### Kutipan Dokumen
= = = = =

Oleh : Yosi Abdian Tindaon
Belakangan ini
wacana mengenai boyband Korea SuJu (Super Junior) tengah ramai dibicarakan.
Wajar saja, beberapa waktu yang lalu, Super Junior baru saja melakukan konser
yang bertajuk SuperShow4 di tanah air, tepatnya di Jakarta. Berbagai media,
baik cetak maupun elektronik gencar memberitakan mereka. Bahkan sebagian besar
pengguna beberapa situs jejaring sosial yang mendunia seperti facebook dan
twitter sering mengangkat mereka sebagai tema pembicaraan.

= = = = =

### Data yang Diberikan
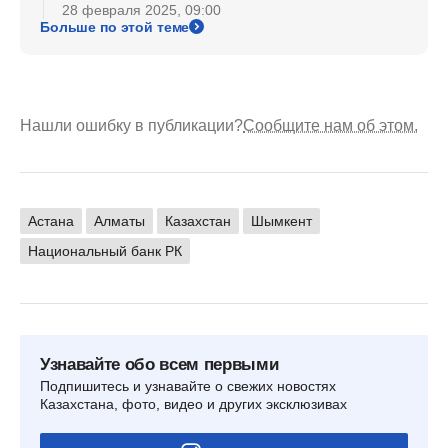
28 февраля 2025, 09:00
Больше по этой теме
Нашли ошибку в публикации?
Сообщите нам об этом.
Астана
Алматы
Казахстан
Шымкент
Национальный банк РК
Узнавайте обо всем первыми
Подпишитесь и узнавайте о свежих новостях
Казахстана, фото, видео и других эксклюзивах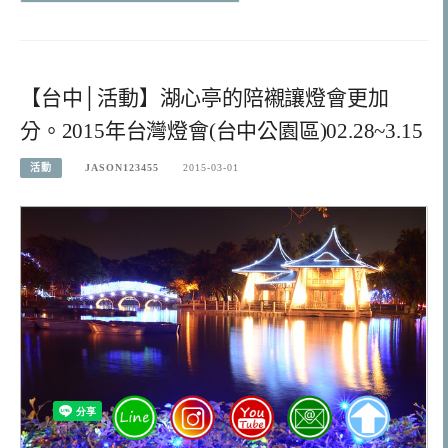
【台中│活動】湖心亭的陪襯讓燈會更加
分。2015年台灣燈會(台中公園區)02.28~3.15
活動
JASON123455
2015-03-01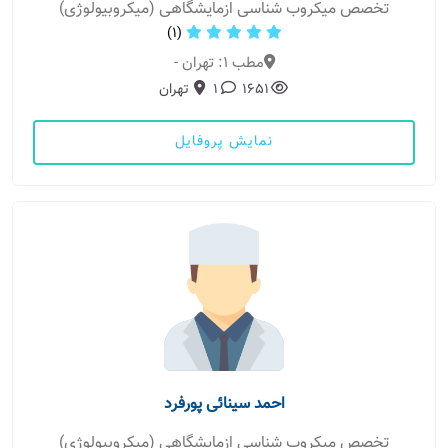
تخصص میکروب شناسی ازمایشگاهی (میکروبیولوژی)
(1)
مطب 1: تهران -
1651
1
تهران
نمایش پروفایل
احمد سینائی پورفرد
تخصص میکروب شناسی ازمایشگاهی (میکروبیولوژی)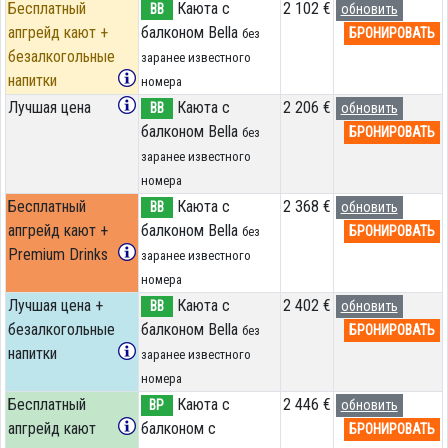
Бесплатный
Каюта с
2 102 €
BB
обновить
апгрейд кают +
балконом Bella
БРОНИРОВАТЬ
без
безалкогольные
заранее известного
напитки
номера
Лучшая цена
Каюта с
2 206 €
BB
обновить
балконом Bella
БРОНИРОВАТЬ
без
заранее известного
номера
Бесплатный
Каюта с
2 368 €
BB
обновить
апгрейд кают +
балконом Bella
БРОНИРОВАТЬ
без
Premium Drinks
заранее известного
номера
Лучшая цена +
Каюта с
2 402 €
BB
обновить
безалкогольные
балконом Bella
БРОНИРОВАТЬ
без
напитки
заранее известного
номера
Бесплатный
Каюта с
2 446 €
BP
обновить
апгрейд кают
балконом c
БРОНИРОВАТЬ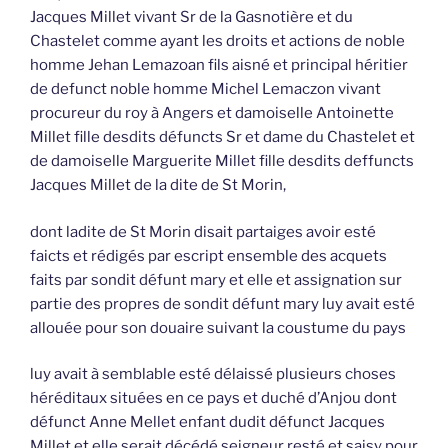
Jacques Millet vivant Sr de la Gasnotière et du
Chastelet comme ayant les droits et actions de noble
homme Jehan Lemazoan fils aisné et principal héritier
de defunct noble homme Michel Lemaczon vivant
procureur du roy à Angers et damoiselle Antoinette
Millet fille desdits défuncts Sr et dame du Chastelet et
de damoiselle Marguerite Millet fille desdits deffuncts
Jacques Millet de la dite de St Morin,
dont ladite de St Morin disait partaiges avoir esté
faicts et rédigés par escript ensemble des acquets
faits par sondit défunt mary et elle et assignation sur
partie des propres de sondit défunt mary luy avait esté
allouée pour son douaire suivant la coustume du pays
luy avait à semblable esté délaissé plusieurs choses
héréditaux situées en ce pays et duché d’Anjou dont
défunct Anne Mellet enfant dudit défunct Jacques
Millet et elle serait décédé seigneur resté et saisy pour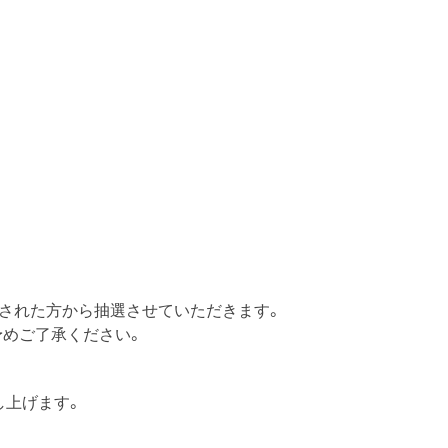
された方から抽選させていただきます。
予めご了承ください。
し上げます。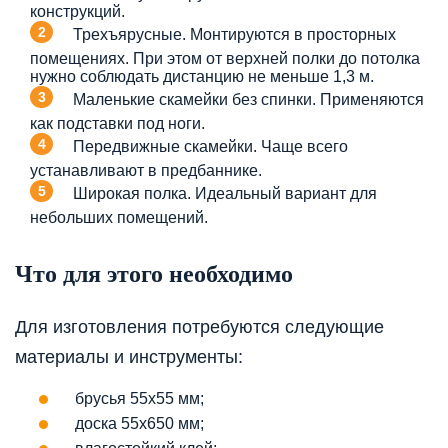
конструкций.
Трехъярусные. Монтируются в просторных
помещениях. При этом от верхней полки до потолка
нужно соблюдать дистанцию не меньше 1,3 м.
Маленькие скамейки без спинки. Применяются
как подставки под ноги.
Передвижные скамейки. Чаще всего
устанавливают в предбаннике.
Широкая полка. Идеальный вариант для
небольших помещений.
Что для этого необходимо
Для изготовления потребуются следующие
материалы и инструменты:
брусья 55х55 мм;
доска 55х650 мм;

= = = = =

### Latihan 1
Salinlah dengan tepat bagian kutipan tentang Super Junior yang dimulai dengan "Wajar saja, beberapa" dan berlanjut hingga "sebagai tema pembicaraan.".
### Latihan 2
Jawablah pertanyaan berikut berdasarkan kutipan tentang Super Junior.
(a) Apa judul konser yang digelar Super Junior di tanah air?
(b) Di kota mana konser itu berlangsung?
(c) Situs jejaring sosial apa saja yang disebut sebagai contoh?
Data tersebut tidak ada hubungannya dengan kutipan tentang Super Junior.

### Jawaban Anda 1
Wajar saja, beberapa waktu yang lalu, Super Junior baru saja melakukan konser
yang bertajuk SuperShow4 di tanah air, tepatnya di Jakarta. Berbagai media,
baik cetak maupun elektronik gencar memberitakan mereka. Bahkan sebagian besar
pengguna beberapa situs jejaring sosial yang mendunia seperti facebook dan
twitter sering mengangkat mereka sebagai tema pembicaraan.

### Jawaban Anda 2
(a) SuperShow4
(b) Jakarta
(c) Facebook dan Twitter